DESCRIPTION OF THE TASK
In your copy, leave out the pictures and repeat the entries below exactly.

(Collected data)
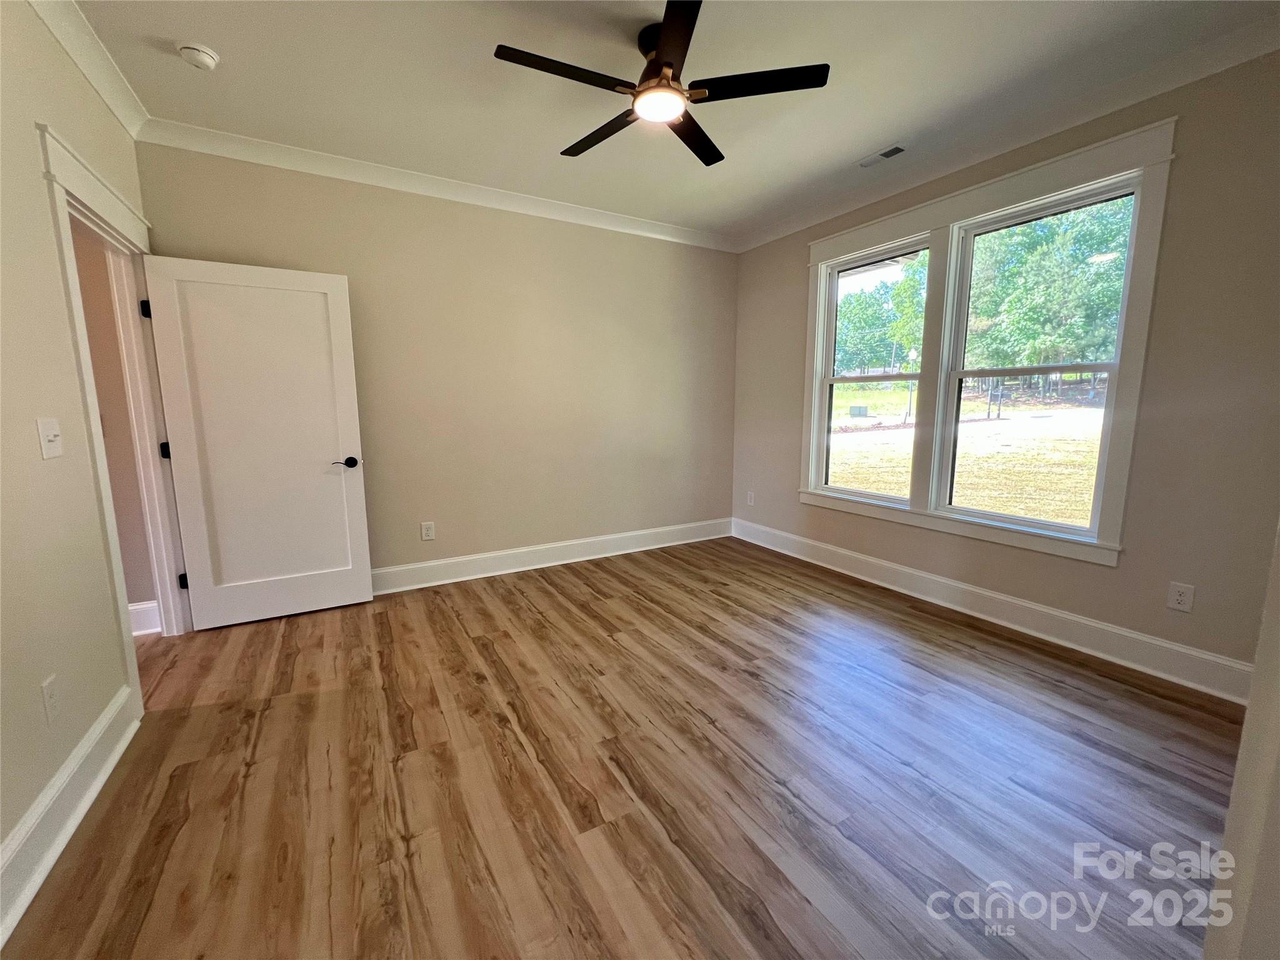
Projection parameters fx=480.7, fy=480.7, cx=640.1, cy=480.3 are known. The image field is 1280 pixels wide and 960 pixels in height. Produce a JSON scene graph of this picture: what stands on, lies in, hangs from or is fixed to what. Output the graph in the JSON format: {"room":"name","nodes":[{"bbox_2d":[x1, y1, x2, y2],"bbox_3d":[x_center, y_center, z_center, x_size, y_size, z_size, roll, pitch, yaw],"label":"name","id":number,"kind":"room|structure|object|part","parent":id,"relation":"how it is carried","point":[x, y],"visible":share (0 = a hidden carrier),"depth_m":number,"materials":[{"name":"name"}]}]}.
{"room":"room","nodes":[
{"label":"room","id":0,"kind":"room"},
{"bbox_2d":[0,0,156,883],"bbox_3d":[-1.572,-0.218,0.800,0.128,2.766,4.468,-5,10,-30],"label":"left wall","id":1,"kind":"structure","parent":0,"point":[57,294],"depth_m":1.54,"materials":[{"name":"beige paint"}]},
{"bbox_2d":[35,416,62,459],"bbox_3d":[-1.910,-0.135,1.560,0.019,0.122,0.118,-5,10,-30],"label":"light switch","id":2,"kind":"object","parent":1,"relation":"attached to","point":[51,434],"visible":0.97,"depth_m":1.55,"materials":[{"name":"white plastic"}]},
{"bbox_2d":[40,673,60,725],"bbox_3d":[-1.777,0.661,1.449,0.009,0.125,0.074,-5,10,-30],"label":"wall socket","id":3,"kind":"object","parent":1,"relation":"attached to","point":[49,692],"visible":0.98,"depth_m":1.44,"materials":[{"name":"white plastic"}]},
{"bbox_2d":[0,687,137,943],"bbox_3d":[-1.332,1.093,0.766,0.021,0.157,3.098,-5,10,-30],"label":"baseboard","id":4,"kind":"structure","parent":1,"relation":"attached to","point":[109,714],"depth_m":1.43,"materials":[{"name":"white paint"}]},
{"bbox_2d":[27,0,148,140],"bbox_3d":[-1.569,-1.571,0.820,0.082,0.100,4.131,-5,10,-30],"label":"crown molding","id":5,"kind":"structure","parent":1,"relation":"attached to","point":[128,125],"depth_m":1.99,"materials":[{"name":"white paint"}]},
{"bbox_2d":[35,121,192,710],"bbox_3d":[-2.389,-0.178,2.218,0.186,2.237,1.139,-5,10,-30],"label":"door frame","id":6,"kind":"structure","parent":1,"relation":"attached to","point":[62,189],"depth_m":2.21,"materials":[{"name":"white paint"}]},
{"bbox_3d":[-2.636,-0.917,2.582,0.035,0.096,0.037,-5,10,-30],"label":"hinge","id":7,"kind":"part","parent":6,"relation":"part of","materials":[{"name":"black metal"}]},
{"bbox_3d":[-2.644,-0.169,2.691,0.040,0.095,0.041,-5,10,-30],"label":"hinge","id":8,"kind":"part","parent":6,"relation":"part of","materials":[{"name":"black metal"}]},
{"bbox_3d":[-2.631,0.578,2.786,0.036,0.091,0.037,-5,10,-30],"label":"hinge","id":9,"kind":"part","parent":6,"relation":"part of","materials":[{"name":"black metal"}]},
{"bbox_2d":[140,253,374,630],"bbox_3d":[-2.157,-0.188,2.808,0.870,2.037,0.156,-5,10,-30],"label":"door","id":10,"kind":"structure","parent":6,"relation":"attached to","point":[348,353],"depth_m":2.78,"materials":[{"name":"white paint"}]},
{"bbox_3d":[-1.836,-0.111,3.004,0.155,0.067,0.145,-5,10,-30],"label":"lever handle","id":11,"kind":"part","parent":10,"relation":"part of","materials":[{"name":"black metal"}]},
{"bbox_2d":[71,223,155,623],"bbox_3d":[-3.636,-0.410,2.217,2.229,2.701,0.132,-5,10,-30],"label":"hallway wall","id":12,"kind":"structure","parent":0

TASK RESPONSE
Projection parameters fx=480.7, fy=480.7, cx=640.1, cy=480.3 are known. The image field is 1280 pixels wide and 960 pixels in height. Produce a JSON scene graph of this picture: what stands on, lies in, hangs from or is fixed to what. Output the graph in the JSON format: {"room":"name","nodes":[{"bbox_2d":[x1, y1, x2, y2],"bbox_3d":[x_center, y_center, z_center, x_size, y_size, z_size, roll, pitch, yaw],"label":"name","id":number,"kind":"room|structure|object|part","parent":id,"relation":"how it is carried","point":[x, y],"visible":share (0 = a hidden carrier),"depth_m":number,"materials":[{"name":"name"}]}]}.
{"room":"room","nodes":[
{"label":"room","id":0,"kind":"room"},
{"bbox_2d":[0,0,156,883],"bbox_3d":[-1.572,-0.218,0.800,0.128,2.766,4.468,-5,10,-30],"label":"left wall","id":1,"kind":"structure","parent":0,"point":[57,294],"depth_m":1.54,"materials":[{"name":"beige paint"}]},
{"bbox_2d":[35,416,62,459],"bbox_3d":[-1.910,-0.135,1.560,0.019,0.122,0.118,-5,10,-30],"label":"light switch","id":2,"kind":"object","parent":1,"relation":"attached to","point":[51,434],"visible":0.97,"depth_m":1.55,"materials":[{"name":"white plastic"}]},
{"bbox_2d":[40,673,60,725],"bbox_3d":[-1.777,0.661,1.449,0.009,0.125,0.074,-5,10,-30],"label":"wall socket","id":3,"kind":"object","parent":1,"relation":"attached to","point":[49,692],"visible":0.98,"depth_m":1.44,"materials":[{"name":"white plastic"}]},
{"bbox_2d":[0,687,137,943],"bbox_3d":[-1.332,1.093,0.766,0.021,0.157,3.098,-5,10,-30],"label":"baseboard","id":4,"kind":"structure","parent":1,"relation":"attached to","point":[109,714],"depth_m":1.43,"materials":[{"name":"white paint"}]},
{"bbox_2d":[27,0,148,140],"bbox_3d":[-1.569,-1.571,0.820,0.082,0.100,4.131,-5,10,-30],"label":"crown molding","id":5,"kind":"structure","parent":1,"relation":"attached to","point":[128,125],"depth_m":1.99,"materials":[{"name":"white paint"}]},
{"bbox_2d":[35,121,192,710],"bbox_3d":[-2.389,-0.178,2.218,0.186,2.237,1.139,-5,10,-30],"label":"door frame","id":6,"kind":"structure","parent":1,"relation":"attached to","point":[62,189],"depth_m":2.21,"materials":[{"name":"white paint"}]},
{"bbox_3d":[-2.636,-0.917,2.582,0.035,0.096,0.037,-5,10,-30],"label":"hinge","id":7,"kind":"part","parent":6,"relation":"part of","materials":[{"name":"black metal"}]},
{"bbox_3d":[-2.644,-0.169,2.691,0.040,0.095,0.041,-5,10,-30],"label":"hinge","id":8,"kind":"part","parent":6,"relation":"part of","materials":[{"name":"black metal"}]},
{"bbox_3d":[-2.631,0.578,2.786,0.036,0.091,0.037,-5,10,-30],"label":"hinge","id":9,"kind":"part","parent":6,"relation":"part of","materials":[{"name":"black metal"}]},
{"bbox_2d":[140,253,374,630],"bbox_3d":[-2.157,-0.188,2.808,0.870,2.037,0.156,-5,10,-30],"label":"door","id":10,"kind":"structure","parent":6,"relation":"attached to","point":[348,353],"depth_m":2.78,"materials":[{"name":"white paint"}]},
{"bbox_3d":[-1.836,-0.111,3.004,0.155,0.067,0.145,-5,10,-30],"label":"lever handle","id":11,"kind":"part","parent":10,"relation":"part of","materials":[{"name":"black metal"}]},
{"bbox_2d":[71,223,155,623],"bbox_3d":[-3.636,-0.410,2.217,2.229,2.701,0.132,-5,10,-30],"label":"hallway wall","id":12,"kind":"structure","parent":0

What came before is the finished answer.